• _About this exercise_: Produce a verbatim transcription of the entries, with all pictures omitted.

────────────────

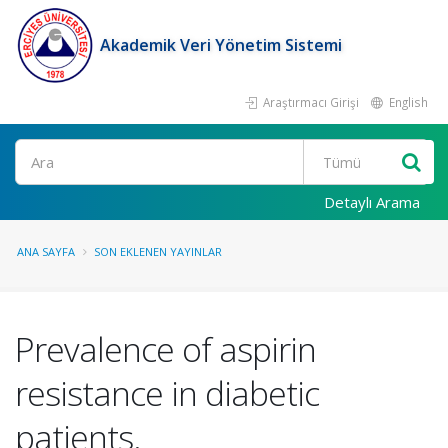
Akademik Veri Yönetim Sistemi
Araştırmacı Girişi
English
Ara
Detaylı Arama
ANA SAYFA
SON EKLENEN YAYINLAR
Prevalence of aspirin
resistance in diabetic
patients.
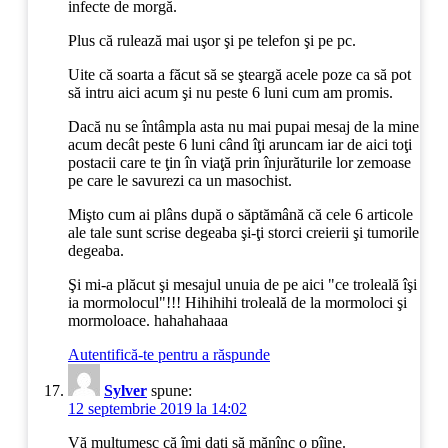
infecte de morgă.
Plus că rulează mai uşor şi pe telefon şi pe pc.
Uite că soarta a făcut să se şteargă acele poze ca să pot
să intru aici acum şi nu peste 6 luni cum am promis.
Dacă nu se întâmpla asta nu mai pupai mesaj de la mine
acum decât peste 6 luni când îţi aruncam iar de aici toţi
postacii care te ţin în viaţă prin înjurăturile lor zemoase
pe care le savurezi ca un masochist.
Mişto cum ai plâns după o săptămână că cele 6 articole
ale tale sunt scrise degeaba şi-ţi storci creierii şi tumorile
degeaba.
Şi mi-a plăcut şi mesajul unuia de pe aici "ce troleală îşi
ia mormolocul"!!! Hihihihi troleală de la mormoloci şi
mormoloace. hahahahaaa
Autentifică-te pentru a răspunde
Sylver
spune:
12 septembrie 2019 la 14:02
Vă mulțumesc că îmi dați să mănînc o pîine.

────────────────

• _Task solution_:
Akademik Veri Yönetim Sistemi
Araştırmacı Girişi
English
Ara
Detaylı Arama
ANA SAYFA
SON EKLENEN YAYINLAR
Prevalence of aspirin
resistance in diabetic
patients.
infecte de morgă.
Plus că rulează mai uşor şi pe telefon şi pe pc.
Uite că soarta a făcut să se şteargă acele poze ca să pot
să intru aici acum şi nu peste 6 luni cum am promis.
Dacă nu se întâmpla asta nu mai pupai mesaj de la mine
acum decât peste 6 luni când îţi aruncam iar de aici toţi
postacii care te ţin în viaţă prin înjurăturile lor zemoase
pe care le savurezi ca un masochist.
Mişto cum ai plâns după o săptămână că cele 6 articole
ale tale sunt scrise degeaba şi-ţi storci creierii şi tumorile
degeaba.
Şi mi-a plăcut şi mesajul unuia de pe aici "ce troleală îşi
ia mormolocul"!!! Hihihihi troleală de la mormoloci şi
mormoloace. hahahahaaa
Autentifică-te pentru a răspunde
Sylver
spune:
12 septembrie 2019 la 14:02
Vă mulțumesc că îmi dați să mănînc o pîine.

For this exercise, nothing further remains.